2. How you will keep the focus on deep work hours once you start to work(ban the internet, etc.)?
3. How you will support your workday(water, jump, walk, schedule leisure time)?
4DX(4 Disciplines of Execution): (A book that I recommend)
1. Focus on widely important(80/20). The more you try to do, the less you accomplish.
2. Act on the lead measure— Measure your success metrics(lead measure vs lag measure).
3. Keep a compelling scoreboard(Keep track of deep hour work spend daily on a paper or board, Keep track of how many hours got you the results).
4. Create a cadence of accountability— Plan on Monday and accountability on Fri/Sun.
Be lazy:
1. Downtime aids insights. Leave some decisions to your subconscious.
2. It will recharge you. You will get decision fatigue.
3. Give yourself the evening off from Deep Work. When work, work hard. when done, you are done. Enjoy your leisure time. Do the deep work the next day.
Have a shutdown ritual.
Rule # 2 Embrace Boredom
Don’t flee boredom at every chance, love it.
Multi-tasker is a sucker for irrelevance. They initiate a larger part of the brain that’s irrelevant to tasks.
Take breaks from focus, not distractions.
Eating one day a week won’t help your health, some go for detoxing from social media for one month or a week.
Have an internet/network time schedule. Use a notebook and stick to it.
Put your deadline public if you can.
Productive meditation: Focus on one problem in running, walking, driving, shower, etc.
Schedule a walk on a pressing problem at work. Keep in mind to keep come back to the problem. Decide on the sequence to solve the problem.

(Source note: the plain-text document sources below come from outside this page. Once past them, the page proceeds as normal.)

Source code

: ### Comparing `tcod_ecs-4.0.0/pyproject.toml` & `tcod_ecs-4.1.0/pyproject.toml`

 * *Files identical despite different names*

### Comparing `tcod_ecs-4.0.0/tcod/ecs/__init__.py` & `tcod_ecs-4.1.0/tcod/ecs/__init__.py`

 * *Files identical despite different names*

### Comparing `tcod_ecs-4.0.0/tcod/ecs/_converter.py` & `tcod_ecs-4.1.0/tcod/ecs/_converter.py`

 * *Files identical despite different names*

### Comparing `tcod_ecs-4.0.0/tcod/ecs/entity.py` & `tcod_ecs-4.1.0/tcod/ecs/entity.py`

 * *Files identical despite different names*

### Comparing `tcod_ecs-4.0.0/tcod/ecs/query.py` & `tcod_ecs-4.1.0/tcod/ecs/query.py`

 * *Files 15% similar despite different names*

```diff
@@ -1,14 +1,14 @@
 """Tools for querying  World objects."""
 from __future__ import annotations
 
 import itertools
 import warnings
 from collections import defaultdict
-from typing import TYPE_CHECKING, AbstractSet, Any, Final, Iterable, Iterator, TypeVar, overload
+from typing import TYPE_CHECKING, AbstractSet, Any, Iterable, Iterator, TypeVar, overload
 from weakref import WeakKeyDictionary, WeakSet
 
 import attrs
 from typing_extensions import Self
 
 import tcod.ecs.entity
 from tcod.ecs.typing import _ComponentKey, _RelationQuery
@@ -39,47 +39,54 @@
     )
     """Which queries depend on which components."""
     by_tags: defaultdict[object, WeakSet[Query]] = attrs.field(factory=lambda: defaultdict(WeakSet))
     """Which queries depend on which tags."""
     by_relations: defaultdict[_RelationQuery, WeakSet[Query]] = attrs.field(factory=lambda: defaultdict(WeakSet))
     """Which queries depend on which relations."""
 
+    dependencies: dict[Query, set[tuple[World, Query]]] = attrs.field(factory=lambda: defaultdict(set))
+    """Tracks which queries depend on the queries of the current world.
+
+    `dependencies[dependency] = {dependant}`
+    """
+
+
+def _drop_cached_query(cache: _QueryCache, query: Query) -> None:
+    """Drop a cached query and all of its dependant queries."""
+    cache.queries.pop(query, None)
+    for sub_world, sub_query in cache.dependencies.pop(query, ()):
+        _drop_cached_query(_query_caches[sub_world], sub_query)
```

Humans are good at remembering scenes.
Rule # 3 Quit Social Media
Any benefit approach is when you ignore any negative. This is by taking any small benefit and going along.
The craftsman approach to tool selection determines the core factors that bring success and happiness in your professional and personal life(opposite to any benefit).
If you have to pick social media, then use the 80/20 aka The law of the vital few.
Marketing coup: You will miss out if you don’t use our product/service.
The brain wants to change not rest until you fall asleep.
Tool search: Pick a high level(1-2), they are not too specific, now first 1-3 activities to support most important goals.
What network tools do you use now? Are they positive, neutral, or negative? Only keep positive impact tools. Eliminate the neutral and negative impact tools.
Drain the Shallows
Research on deliberate practice shows that the maximum most professionals can execute deliberate practice (Deep work) is four hours.
Aim for 4 hours of deep work and you can work on 4 hours shallow.
Schedule with a line on a paper with 30 mins blocks. Schedule every minute of your day. Schedule some free time. Don’t worry about getting off track. If you do, just update the schedule, overestimate the time you will spend on each task.
Adapt fixed-schedule productivity(e.g. Finish your work by 5:00 pm). This will balance your working life with your personal life.
Shallow activities: Easily replicate-able, logistic, non-focus, you can perform distractions and not create much value in the new world.
Test deep vs shallow work question: How long will it take you to train a recent college graduate to work on this task( in months- longer means deep, shorter means shallow)?
Ask your boss for a shallow work budget(or ask yourself).
In email messaging do extra work: Give next steps, times to connect, details, and the next steps.
The culture of connectivity expects you to respond fast to everything and it can be taxing on your willpower.
Less mental clutter means more mental resources for deep work.
Once a week let go of small things on your plate. This will free you up to create big things.
Bill Gates a serial obsessor(focused man that gets deep work done).
The ability to concentrate is a skill that gets valuable things done.